2

Let us suppose we have a generator function gen(), which we do not know if it is empty or not.

If it is empty, we would like to execute a special function foo(), and otherwise we would like to execute a function over each element of the iterator bar(elem).

I can do it like this:

is_empty = True
for elem in gen():
    is_empty = False
    bar(elem)
if is_empty: foo()

But that does not feel very pythonic. Any other approach?

Jsevillamol
  • 2,425
  • 2
  • 23
  • 46
  • 1
    Your approach isn't terrible, btw. It's pythonic enough. Generally, you shouldn't care whether a iterator is empty, or rather, this should be known by the results of iterating over it. – juanpa.arrivillaga Dec 24 '18 at 17:44

2 Answers2

2

You can't tell directly whether a generator is empty. This is by design. A key principle behind generators is they do not hold in memory all items of a generated sequence.

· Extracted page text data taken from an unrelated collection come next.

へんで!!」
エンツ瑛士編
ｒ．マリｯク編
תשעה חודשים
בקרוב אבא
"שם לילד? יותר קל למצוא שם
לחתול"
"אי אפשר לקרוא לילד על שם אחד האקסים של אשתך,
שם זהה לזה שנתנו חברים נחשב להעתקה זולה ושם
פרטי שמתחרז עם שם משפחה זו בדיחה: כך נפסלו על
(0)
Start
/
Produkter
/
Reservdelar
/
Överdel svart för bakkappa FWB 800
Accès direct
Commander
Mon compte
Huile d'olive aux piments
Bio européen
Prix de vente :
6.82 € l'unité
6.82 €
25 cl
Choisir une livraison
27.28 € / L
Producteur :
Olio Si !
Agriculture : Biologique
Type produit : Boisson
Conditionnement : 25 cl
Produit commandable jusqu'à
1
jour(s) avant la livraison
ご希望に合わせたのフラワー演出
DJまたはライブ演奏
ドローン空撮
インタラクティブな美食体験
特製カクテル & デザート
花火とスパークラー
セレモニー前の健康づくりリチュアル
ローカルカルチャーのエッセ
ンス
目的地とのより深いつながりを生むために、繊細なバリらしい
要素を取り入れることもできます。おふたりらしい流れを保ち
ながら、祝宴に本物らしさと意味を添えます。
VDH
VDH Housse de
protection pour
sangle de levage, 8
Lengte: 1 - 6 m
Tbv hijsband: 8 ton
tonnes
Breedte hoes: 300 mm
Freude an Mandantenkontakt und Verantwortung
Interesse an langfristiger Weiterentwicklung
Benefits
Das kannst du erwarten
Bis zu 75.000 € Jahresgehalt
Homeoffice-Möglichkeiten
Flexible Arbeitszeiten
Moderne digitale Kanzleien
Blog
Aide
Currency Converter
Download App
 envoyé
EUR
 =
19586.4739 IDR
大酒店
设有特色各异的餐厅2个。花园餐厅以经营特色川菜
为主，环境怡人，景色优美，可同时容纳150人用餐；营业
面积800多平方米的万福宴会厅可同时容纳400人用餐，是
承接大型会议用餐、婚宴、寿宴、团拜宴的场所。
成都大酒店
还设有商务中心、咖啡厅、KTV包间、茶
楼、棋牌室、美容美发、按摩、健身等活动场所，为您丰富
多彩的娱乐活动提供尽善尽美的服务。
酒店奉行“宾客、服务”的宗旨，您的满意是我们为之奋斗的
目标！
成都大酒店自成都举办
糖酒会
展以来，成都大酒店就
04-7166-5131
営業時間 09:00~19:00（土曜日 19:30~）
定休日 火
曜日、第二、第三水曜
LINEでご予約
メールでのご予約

But you can do something like this:

from itertools import chain

def check_first_and_iterate(iterable):
    try:
        first = next(iterable)
        for item in chain([first], item):
            bar(item)
    except StopIteration:
        foo()

check_first_and_iterate(iterable)
jpp
  • 159,742
  • 34
  • 281
  • 339
2

There's the peek function:

import itertools
def peek(iterable):
    try:
        first = next(iterable)
    except StopIteration:
        return None
    return first, itertools.chain([first], iterable)

res = peek(gen())
if not res:
    foo()
else:
    for elem in res[1]:
        bar(elem)

You will still need to peek into the generator, but you can do it cleanly.

cs95
  • 379,657
  • 97
  • 704
  • 746